## PASSAGE FOR REVIEW

  1. Don’t eat sugar or sugary foods on their own. Try and eat some fibre, fat or protein alongside sugary foods. This will allow your body to break sugars down more alowly, causing less of a sugar high and low and therefore less stress on the body.
  2. Keep ice-cream, chocolates, sweets/lollies/candies and biscuits/cookies as a treat rather than at home. That way you can limit the number of times and amount of sugar your children and family get from these highly sweetened treats.
  3. Choose unsweetened yogurt and add your own toppings. Yogurt is big business. You only need to walk down the yogurt aisle in your local supermarket to see that there are sufficient brands, flavours, styles to fill an entire aisle. Quick question – how many of you remember there being an entire aisle of sugary yogurts when you were growing up. The food industry know that we are likely to opt for yogurt, many believing it is a healthier option but you only need ot look at the sugar content in most flavoured yogurts and compare this to other desserts to find that flavoured yogurt is rarely a healthy option. Natural yogurt, ideally with some fat in it, is filling and the fat helps you to absorb the fat soluble nutrients, whilst the sugar content will be the lowest possible. You can then add your choice of fruit and even some honey. You’re unlikely to add as much sugar as is in commercial, flavoured yogurts.
  4. Choose sugar free or low sugar cereals if you choose cereals at all. In fact porridge, rye/sourdough bread and eggs, yogurt and berries are much more natural options. They’re also slower energy release options. However, if you go down the cereal route then ideally 5g of sugar per 100g of product or less is what you are looking for. That means oats, Oatabix, Weetabix, Shredded Wheat.
  5. If you can’t have gluten in your diet beware of commercial gluten free alternatives. They are often made from sugar, refined flours and starches that turn into sugar in the blood very quickly too. If gluten is a problem then try to ditch the commercially available gluten free breads. There are now a range of higher protein, lower carbohydrate wraps you can use but these can get costly (but then to be honest, so too can commercial gluten free bread). However, using alternatives such as nori sheets or lettuce leaves for wraps, pea or chickpea flour, buckwheat flour or quinoa flour for pancakes and buckwheat or brown rice noodles/pasta can help.

Records from a data collection:
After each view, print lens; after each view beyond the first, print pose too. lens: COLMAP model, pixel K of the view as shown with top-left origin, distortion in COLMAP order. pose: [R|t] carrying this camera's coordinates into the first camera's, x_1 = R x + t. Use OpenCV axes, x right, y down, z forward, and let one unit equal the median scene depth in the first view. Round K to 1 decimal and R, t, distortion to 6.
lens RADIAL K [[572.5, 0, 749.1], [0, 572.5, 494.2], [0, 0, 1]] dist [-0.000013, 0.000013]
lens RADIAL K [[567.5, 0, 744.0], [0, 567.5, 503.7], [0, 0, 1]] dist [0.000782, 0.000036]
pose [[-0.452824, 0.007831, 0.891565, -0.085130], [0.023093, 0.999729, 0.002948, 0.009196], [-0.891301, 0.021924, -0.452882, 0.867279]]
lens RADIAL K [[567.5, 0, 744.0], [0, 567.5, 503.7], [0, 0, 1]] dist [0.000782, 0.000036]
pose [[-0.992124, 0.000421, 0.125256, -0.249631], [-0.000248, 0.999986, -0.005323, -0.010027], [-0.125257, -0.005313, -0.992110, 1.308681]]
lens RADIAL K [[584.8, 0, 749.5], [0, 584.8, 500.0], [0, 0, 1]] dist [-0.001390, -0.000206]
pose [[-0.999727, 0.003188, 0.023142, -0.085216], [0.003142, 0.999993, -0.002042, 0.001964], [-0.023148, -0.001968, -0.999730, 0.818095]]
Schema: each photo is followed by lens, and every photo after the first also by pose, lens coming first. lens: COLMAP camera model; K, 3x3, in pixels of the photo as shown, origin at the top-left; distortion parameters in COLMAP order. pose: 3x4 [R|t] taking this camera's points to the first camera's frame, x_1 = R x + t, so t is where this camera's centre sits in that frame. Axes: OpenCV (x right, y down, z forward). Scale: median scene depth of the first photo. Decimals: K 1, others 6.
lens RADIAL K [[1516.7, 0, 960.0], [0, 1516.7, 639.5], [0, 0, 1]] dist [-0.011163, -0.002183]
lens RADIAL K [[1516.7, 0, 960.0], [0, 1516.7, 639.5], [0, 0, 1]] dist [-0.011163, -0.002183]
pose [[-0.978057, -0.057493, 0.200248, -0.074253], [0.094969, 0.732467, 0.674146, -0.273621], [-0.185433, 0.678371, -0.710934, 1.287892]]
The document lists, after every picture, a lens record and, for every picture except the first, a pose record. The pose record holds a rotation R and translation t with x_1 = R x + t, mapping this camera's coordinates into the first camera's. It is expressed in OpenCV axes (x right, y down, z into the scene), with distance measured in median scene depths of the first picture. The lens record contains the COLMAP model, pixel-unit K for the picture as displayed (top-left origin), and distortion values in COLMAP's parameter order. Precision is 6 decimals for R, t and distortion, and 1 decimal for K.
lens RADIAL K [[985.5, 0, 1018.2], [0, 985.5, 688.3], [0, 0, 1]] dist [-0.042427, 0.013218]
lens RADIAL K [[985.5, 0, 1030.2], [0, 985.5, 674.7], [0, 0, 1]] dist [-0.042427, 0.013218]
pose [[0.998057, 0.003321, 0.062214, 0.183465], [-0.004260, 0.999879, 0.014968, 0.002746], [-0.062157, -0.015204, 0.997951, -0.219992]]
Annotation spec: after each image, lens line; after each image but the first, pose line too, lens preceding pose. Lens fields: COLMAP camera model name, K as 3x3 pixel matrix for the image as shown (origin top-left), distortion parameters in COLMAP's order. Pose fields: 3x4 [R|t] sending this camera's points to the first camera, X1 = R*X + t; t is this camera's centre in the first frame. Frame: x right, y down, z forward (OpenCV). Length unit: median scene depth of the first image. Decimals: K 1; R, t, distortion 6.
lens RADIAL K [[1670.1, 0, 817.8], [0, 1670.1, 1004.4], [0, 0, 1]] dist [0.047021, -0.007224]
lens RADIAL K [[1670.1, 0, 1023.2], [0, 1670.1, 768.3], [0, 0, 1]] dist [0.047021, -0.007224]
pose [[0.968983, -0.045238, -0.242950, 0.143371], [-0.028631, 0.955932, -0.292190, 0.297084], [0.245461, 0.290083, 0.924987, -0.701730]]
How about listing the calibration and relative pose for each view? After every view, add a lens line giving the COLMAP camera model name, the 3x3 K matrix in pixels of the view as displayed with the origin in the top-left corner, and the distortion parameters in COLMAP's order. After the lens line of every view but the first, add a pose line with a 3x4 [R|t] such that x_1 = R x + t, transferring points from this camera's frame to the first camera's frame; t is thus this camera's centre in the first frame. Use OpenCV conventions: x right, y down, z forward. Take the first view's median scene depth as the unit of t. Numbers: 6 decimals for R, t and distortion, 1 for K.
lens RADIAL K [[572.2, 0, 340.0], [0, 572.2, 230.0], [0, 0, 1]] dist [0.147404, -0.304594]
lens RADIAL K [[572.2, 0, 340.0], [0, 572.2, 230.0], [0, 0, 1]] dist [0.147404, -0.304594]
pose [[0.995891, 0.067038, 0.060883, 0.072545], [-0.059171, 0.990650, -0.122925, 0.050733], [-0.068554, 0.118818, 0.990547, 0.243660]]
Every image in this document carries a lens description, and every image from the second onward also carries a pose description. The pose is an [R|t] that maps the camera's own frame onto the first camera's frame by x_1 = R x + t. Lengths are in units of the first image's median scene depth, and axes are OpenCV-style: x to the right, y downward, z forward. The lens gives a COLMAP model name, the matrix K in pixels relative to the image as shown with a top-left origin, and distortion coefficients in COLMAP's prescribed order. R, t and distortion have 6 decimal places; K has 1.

## PROBLEMS AND TASKS
[1] Print, word for word, the part of the tips on cutting sugar that starts at the words "4. Choose sugar" and stops after the words "Weetabix, Shredded Wheat.".
[2] Which cereals do the tips on cutting sugar name as options with 5g of sugar per 100g or less? List them all.
These entries have nothing to do with the tips on cutting sugar.

## ANSWERS IN ORDER
[1]
4. Choose sugar free or low sugar cereals if you choose cereals at all. In fact porridge, rye/sourdough bread and eggs, yogurt and berries are much more natural options. They’re also slower energy release options. However, if you go down the cereal route then ideally 5g of sugar per 100g of product or less is what you are looking for. That means oats, Oatabix, Weetabix, Shredded Wheat.

[2] Oats, Oatabix, Weetabix, Shredded Wheat